Lottens Vater war von einem Übel befallen worden, das ihn in der Stube hielt, er schickte ihr seinen Wagen, und sie fuhr hinaus. Es war ein schöner Wintertag, der erste Schnee war stark gefallen und deckte die ganze Gegend.

Werther ging ihr den andern Morgen nach, um, wenn Albert sie nicht abzuholen käme, sie hereinzubegleiten.

Das klare Wetter konnte wenig auf sein trübes Gemüt wirken, ein dumpfer Druck auf seiner Seele, die traurigen Bilder hatten sich bei ihm festgesetzt, und sein Gemüt kannte keine Bewegung als von einem schmerzlichen Gedanken zum andern.

Wie er mit sich in ewigem Unfrieden lebte, schien ihm auch der Zustand andrer nur bedenklicher und verworrner, er glaubte, das schöne Verhältnis zwischen Albert und seiner Gattin gestört zu haben, er machte sich Vorwürfe darüber, in die sich ein heimlicher Unwille gegen den Gatten mischte.

Seine Gedanken fielen auch unterwegs auf diesen Gegenstand. »Ja, ja,« sagte er zu sich selbst, mit heimlichem Zähneknirschen, »das ist der vertraute, freundliche, zärtliche, an allem teilnehmende Umgang, die ruhige, dauernde Treue!
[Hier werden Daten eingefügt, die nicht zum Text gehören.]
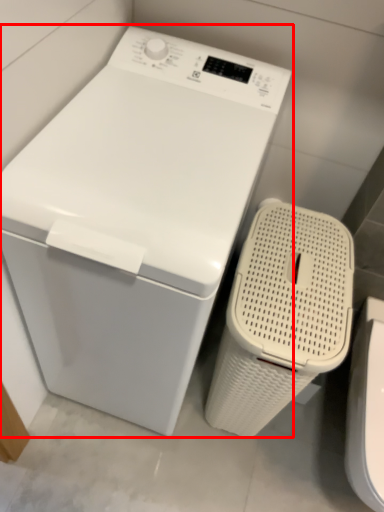
Question: From the image's perspective, where is washing machine (annotated by the red box) located relative to washer?

Choices:
 (A) above
 (B) below

Answer: (A)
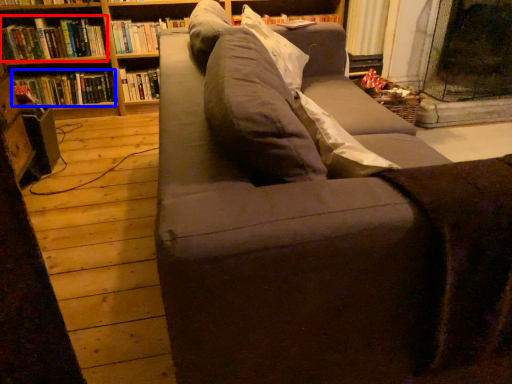
Question: Which object appears farthest to the camera in this image, book (highlighted by a red box) or book (highlighted by a blue box)?

Choices:
 (A) book
 (B) book

Answer: (B)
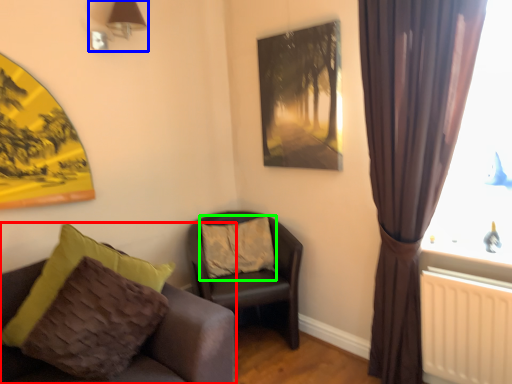
Question: Which object is the closest to the chair (highlighted by a red box)? Choose among these: lamp (highlighted by a blue box) or pillow (highlighted by a green box).

Choices:
 (A) lamp
 (B) pillow

Answer: (B)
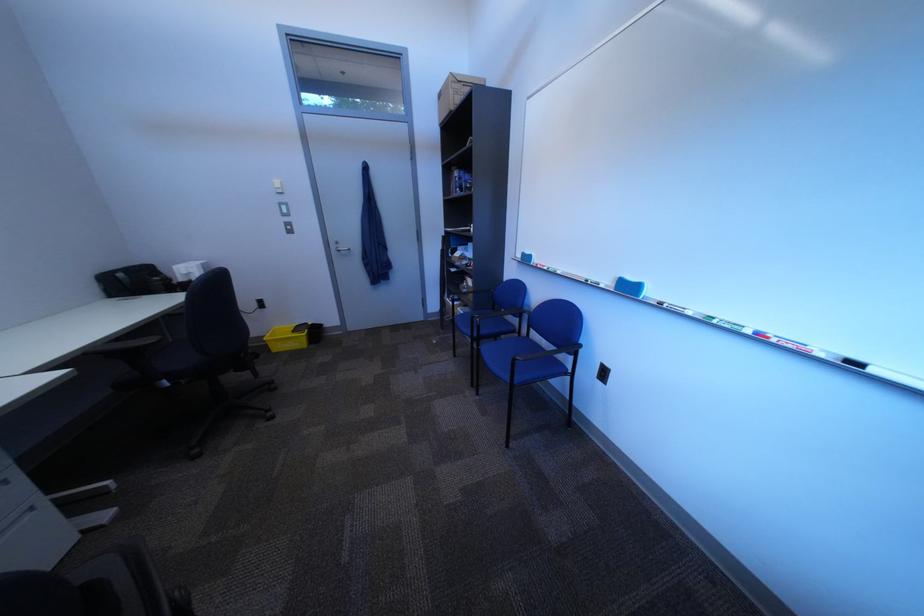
Sattigkeit ist's und Gleichgültigkeit! Zieht ihn nicht jedes elende Geschäft mehr an als die teure, köstliche Frau? Weiß er sein Glück zu schätzen? Weiß er sie zu achten, wie sie es verdient? Er hat sie, nun gut, er hat sie – ich weiß das, wie ich was anders auch weiß, ich glaube an den Gedanken gewöhnt zu sein, er wird mich noch rasend machen, er wird mich noch umbringen – und hat denn die Freundschaft zu mir Stich gehalten? Sieht er nicht in meiner Anhänglichkeit an Lotten schon einen Eingriff in seine Rechte, in meiner Aufmerksamkeit für sie einen Stillen Vorwurf? Ich weiß es wohl, ich fühl' es, er sieht mich ungern, er wünscht meine Entfernung, meine Gegenwart ist ihm beschwerlich«.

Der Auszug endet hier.